The box shelves I built, so as to curb my daily wanderings into the living room for the purpose of getting dressed, did an excellent job of shelving things. But sometimes things should be drawered instead of shelved.
In my experience (and I once built a prop desk off of a three inch sketch, so I have at least some) drawers are boxes with hardware and/or framing that allows them to slide in and out. The box part should be exceedingly simple – it’s the functionality that requires some planning. Or, in the case of my never-ending collection of salvaged stuff, someone else’s planning that you save.
These are two sets of drawer runners (two per drawer) from a damaged IKEA dresser I took apart a couple of years ago. They came off of fancier (damaged) boxes, so the plan is just to put them onto my new boxes:
The easiest way to do this would have been to do everything off of measurements before the outer box was assembled – that, of course, was not the way I did things since I decided to build the drawers ex post facto. Plan your projects all the way through, that’s my new mantra.
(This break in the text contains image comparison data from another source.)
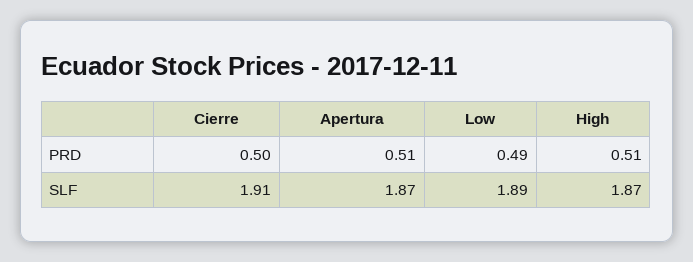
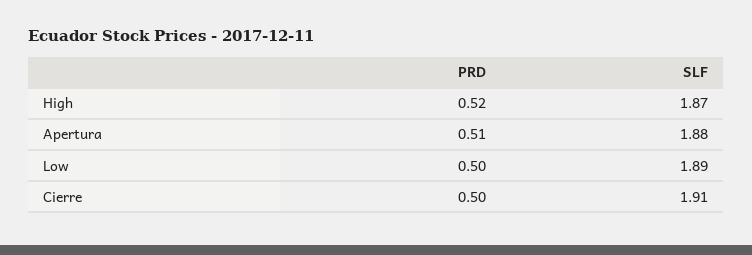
  {
    "Cierre": {
      "PRD": 0.5,
      "SLF": 1.91
    },
    "Apertura": {
      "PRD": 0.51,
-     "SLF": 1.87
+     "SLF": 1.88
    },
    "Low": {
-     "PRD": 0.49,
+     "PRD": 0.5,
      "SLF": 1.89
    },
    "High": {
-     "PRD": 0.51,
+     "PRD": 0.52,
      "SLF": 1.87
    }
  }

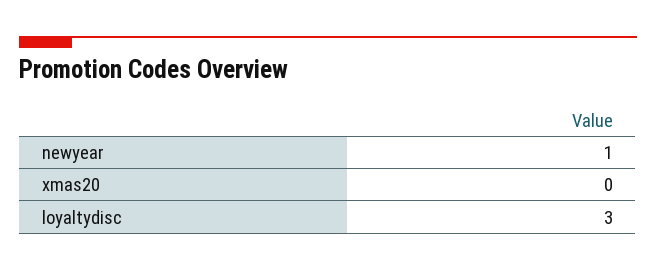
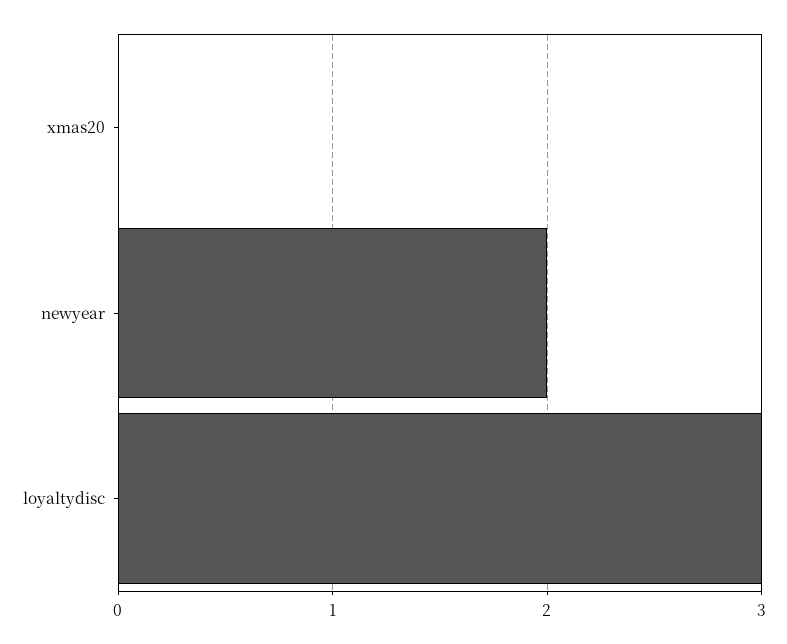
  {
-   "newyear": 1,
+   "newyear": 2,
    "xmas20": 0,
    "loyaltydisc": 3
  }

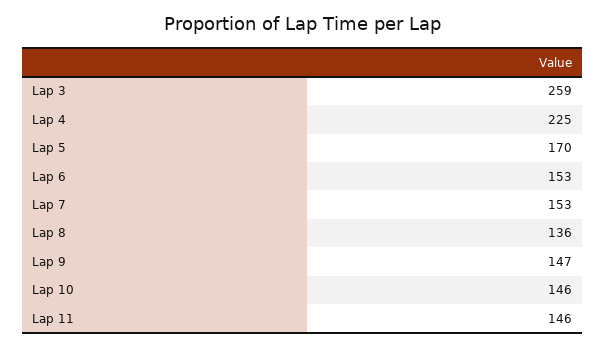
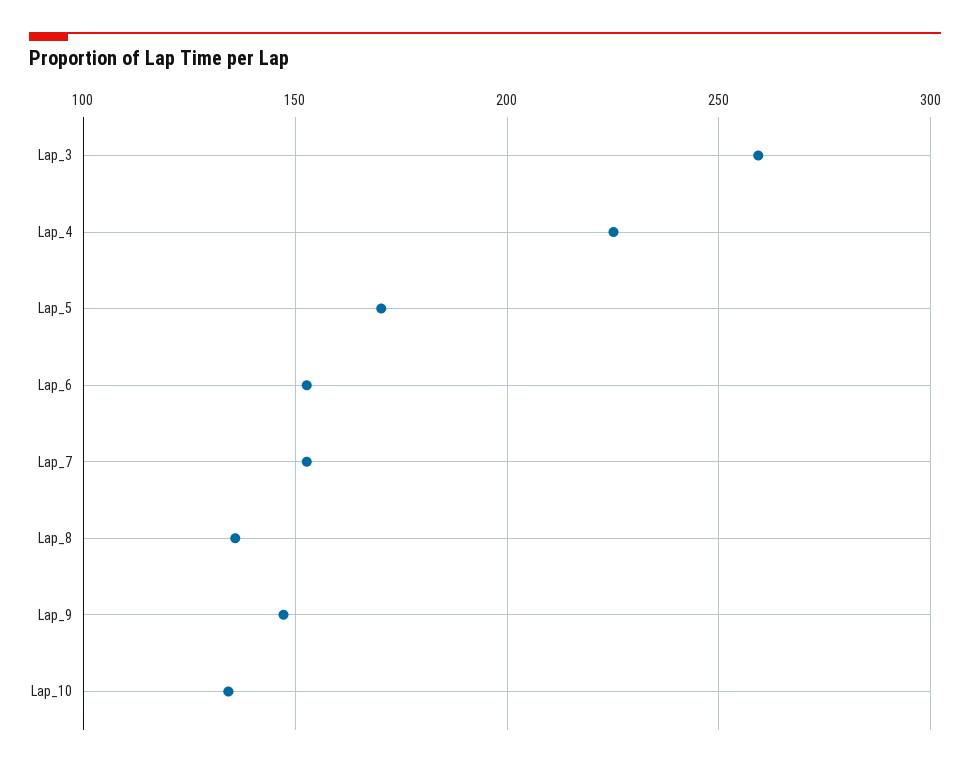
  {
    "Lap 3": 259,
    "Lap 4": 225,
    "Lap 5": 170,
    "Lap 6": 153,
    "Lap 7": 153,
    "Lap 8": 136,
    "Lap 9": 147,
-   "Lap 10": 146,
+   "Lap 10": 135
-   "Lap 11": 146
  }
On the left – a quick fix after realizing I’d built the drawers a quarter inch
too narrow by misreading my own handwriting.
They fit and they slide – now for a little decoration. Carpentry math: tape measure + speed square = finding the center of a board quickly and easily.
Most drill bit sets also include this convenient shortcut:
Mark the center, drill the center with the appropriate sized bit, attach handles, et voila.